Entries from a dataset
■ ■ ■ ■

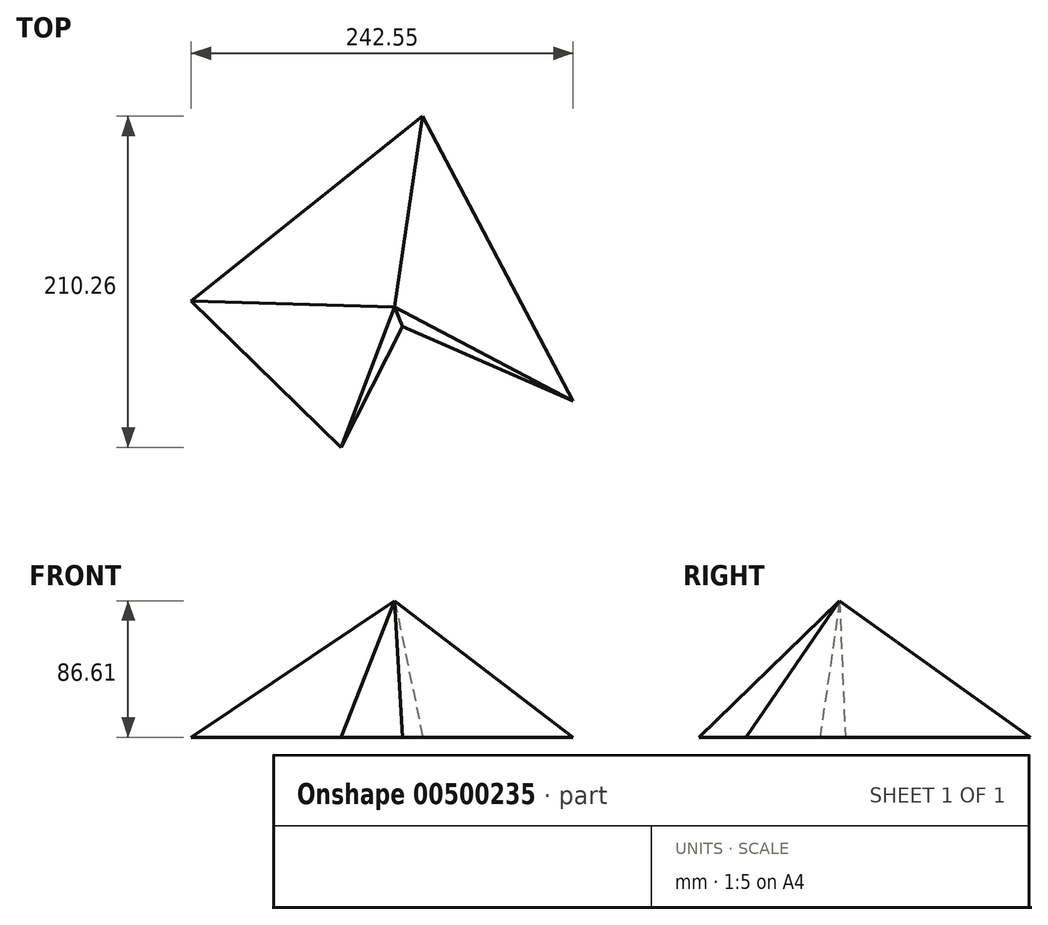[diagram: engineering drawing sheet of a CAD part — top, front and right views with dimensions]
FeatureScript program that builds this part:
annotation { "Feature Type Name" : "Feature", "Feature Type Description" : "" }
export const myFeature = defineFeature(function(context is Context, id is Id, definition is map)
    precondition{}
    {
        {
            var Q0;
            Q0=qCreatedBy(makeId("Top.planeOp"),FACE);
            var sketch = newSketch(context, id + "F0", { "sketchPlane" : qUnion([Q0])});
            skLineSegment(sketch, "E0", {"start": v(-129.17, 3.62) * mm, "end": v(-34.2, -89.2) * mm});
            skLineSegment(sketch, "E1", {"start": v(-34.2, -89.2) * mm, "end": v(4.96, -12.39) * mm});
            skLineSegment(sketch, "E2", {"start": v(4.96, -12.39) * mm, "end": v(113.38, -59.6) * mm});
            skLineSegment(sketch, "E3", {"start": v(113.38, -59.6) * mm, "end": v(17.84, 121.06) * mm});
            skLineSegment(sketch, "E4", {"start": v(17.84, 121.06) * mm, "end": v(-129.17, 3.62) * mm});
            skSolve(sketch);
        }
        {
            var Q0;
            Q0=qCreatedBy(makeId("Top.planeOp"),FACE);
            cPlane(context, id + "F1", {"entities" : qUnion([Q0]), "cplaneType" : CPlaneType.OFFSET, "offset" : 86.61 * mm, "width" : 152.4 * mm, "height" : 152.4 * mm});
        }
        {
            var Q0;
            Q0=qCreatedBy(id+"F1.planeOp",FACE);
            var sketch = newSketch(context, id + "F2", { "sketchPlane" : qUnion([Q0])});
            skPoint(sketch, "E5", {"position": v(0, 0) * mm});
            skSolve(sketch);
        }
        {
            var Q0;
            Q0=sQuery(id+"F2.wireOp",VERTEX,"E5");
            var Q1;
            Q1=makeQuery(id+"F0.imprint","IMPRINT",FACE,{"disambiguationData":[TD([[makeQuery(id+"F0.imprint","IMPRINT",EDGE,{"derivedFrom":sQuery(id+"F0.wireOp",EDGE,"E0")}),1.0]])]});
            loft(context, id + "F3", {"sheetProfilesArray" : [{ "sheetProfileEntities" : qUnion([Q0]) }, { "sheetProfileEntities" : qUnion([Q1]) }]});
        }
    });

■ ■ ■ ■

Your goal
Copy every line of the records above word for word, leaving out the pictures.

Output
[diagram: engineering drawing sheet of a CAD part — top, front and right views with dimensions]
FeatureScript program that builds this part:
annotation { "Feature Type Name" : "Feature", "Feature Type Description" : "" }
export const myFeature = defineFeature(function(context is Context, id is Id, definition is map)
    precondition{}
    {
        {
            var Q0;
            Q0=qCreatedBy(makeId("Top.planeOp"),FACE);
            var sketch = newSketch(context, id + "F0", { "sketchPlane" : qUnion([Q0])});
            skLineSegment(sketch, "E0", {"start": v(-129.17, 3.62) * mm, "end": v(-34.2, -89.2) * mm});
            skLineSegment(sketch, "E1", {"start": v(-34.2, -89.2) * mm, "end": v(4.96, -12.39) * mm});
            skLineSegment(sketch, "E2", {"start": v(4.96, -12.39) * mm, "end": v(113.38, -59.6) * mm});
            skLineSegment(sketch, "E3", {"start": v(113.38, -59.6) * mm, "end": v(17.84, 121.06) * mm});
            skLineSegment(sketch, "E4", {"start": v(17.84, 121.06) * mm, "end": v(-129.17, 3.62) * mm});
            skSolve(sketch);
        }
        {
            var Q0;
            Q0=qCreatedBy(makeId("Top.planeOp"),FACE);
            cPlane(context, id + "F1", {"entities" : qUnion([Q0]), "cplaneType" : CPlaneType.OFFSET, "offset" : 86.61 * mm, "width" : 152.4 * mm, "height" : 152.4 * mm});
        }
        {
            var Q0;
            Q0=qCreatedBy(id+"F1.planeOp",FACE);
            var sketch = newSketch(context, id + "F2", { "sketchPlane" : qUnion([Q0])});
            skPoint(sketch, "E5", {"position": v(0, 0) * mm});
            skSolve(sketch);
        }
        {
            var Q0;
            Q0=sQuery(id+"F2.wireOp",VERTEX,"E5");
            var Q1;
            Q1=makeQuery(id+"F0.imprint","IMPRINT",FACE,{"disambiguationData":[TD([[makeQuery(id+"F0.imprint","IMPRINT",EDGE,{"derivedFrom":sQuery(id+"F0.wireOp",EDGE,"E0")}),1.0]])]});
            loft(context, id + "F3", {"sheetProfilesArray" : [{ "sheetProfileEntities" : qUnion([Q0]) }, { "sheetProfileEntities" : qUnion([Q1]) }]});
        }
    });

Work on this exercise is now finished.